Work order
Emit an exact copy of the lines running from the start of the records to the line containing "Subway Surfer, M", both included.

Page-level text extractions
══════════

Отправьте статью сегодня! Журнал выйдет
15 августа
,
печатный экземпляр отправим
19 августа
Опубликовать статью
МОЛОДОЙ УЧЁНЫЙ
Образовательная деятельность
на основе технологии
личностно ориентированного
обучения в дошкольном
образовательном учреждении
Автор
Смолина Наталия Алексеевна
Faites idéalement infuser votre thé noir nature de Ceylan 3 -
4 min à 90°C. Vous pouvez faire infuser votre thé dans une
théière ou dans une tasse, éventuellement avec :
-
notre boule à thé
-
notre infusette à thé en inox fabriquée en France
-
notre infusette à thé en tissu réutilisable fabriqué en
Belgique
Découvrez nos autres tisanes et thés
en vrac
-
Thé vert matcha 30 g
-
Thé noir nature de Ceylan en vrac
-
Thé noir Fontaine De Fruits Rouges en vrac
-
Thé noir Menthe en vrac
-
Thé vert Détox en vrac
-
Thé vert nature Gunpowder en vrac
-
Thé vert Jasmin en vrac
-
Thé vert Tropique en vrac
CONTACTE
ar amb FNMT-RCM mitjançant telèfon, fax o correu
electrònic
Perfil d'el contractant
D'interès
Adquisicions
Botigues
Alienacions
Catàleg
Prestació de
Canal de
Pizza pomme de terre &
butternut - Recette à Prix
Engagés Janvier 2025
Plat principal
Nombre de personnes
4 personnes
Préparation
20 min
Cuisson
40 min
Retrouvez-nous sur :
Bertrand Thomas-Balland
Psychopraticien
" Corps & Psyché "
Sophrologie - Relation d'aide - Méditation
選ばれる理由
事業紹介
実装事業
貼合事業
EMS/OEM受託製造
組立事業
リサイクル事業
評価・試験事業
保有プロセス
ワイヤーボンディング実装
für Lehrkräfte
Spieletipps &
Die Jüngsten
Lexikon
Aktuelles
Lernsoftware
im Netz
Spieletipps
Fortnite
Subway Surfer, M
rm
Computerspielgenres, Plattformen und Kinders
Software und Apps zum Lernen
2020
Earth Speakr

══════════

Answer to this task
Отправьте статью сегодня! Журнал выйдет
15 августа
,
печатный экземпляр отправим
19 августа
Опубликовать статью
МОЛОДОЙ УЧЁНЫЙ
Образовательная деятельность
на основе технологии
личностно ориентированного
обучения в дошкольном
образовательном учреждении
Автор
Смолина Наталия Алексеевна
Faites idéalement infuser votre thé noir nature de Ceylan 3 -
4 min à 90°C. Vous pouvez faire infuser votre thé dans une
théière ou dans une tasse, éventuellement avec :
-
notre boule à thé
-
notre infusette à thé en inox fabriquée en France
-
notre infusette à thé en tissu réutilisable fabriqué en
Belgique
Découvrez nos autres tisanes et thés
en vrac
-
Thé vert matcha 30 g
-
Thé noir nature de Ceylan en vrac
-
Thé noir Fontaine De Fruits Rouges en vrac
-
Thé noir Menthe en vrac
-
Thé vert Détox en vrac
-
Thé vert nature Gunpowder en vrac
-
Thé vert Jasmin en vrac
-
Thé vert Tropique en vrac
CONTACTE
ar amb FNMT-RCM mitjançant telèfon, fax o correu
electrònic
Perfil d'el contractant
D'interès
Adquisicions
Botigues
Alienacions
Catàleg
Prestació de
Canal de
Pizza pomme de terre &
butternut - Recette à Prix
Engagés Janvier 2025
Plat principal
Nombre de personnes
4 personnes
Préparation
20 min
Cuisson
40 min
Retrouvez-nous sur :
Bertrand Thomas-Balland
Psychopraticien
" Corps & Psyché "
Sophrologie - Relation d'aide - Méditation
選ばれる理由
事業紹介
実装事業
貼合事業
EMS/OEM受託製造
組立事業
リサイクル事業
評価・試験事業
保有プロセス
ワイヤーボンディング実装
für Lehrkräfte
Spieletipps &
Die Jüngsten
Lexikon
Aktuelles
Lernsoftware
im Netz
Spieletipps
Fortnite
Subway Surfer, M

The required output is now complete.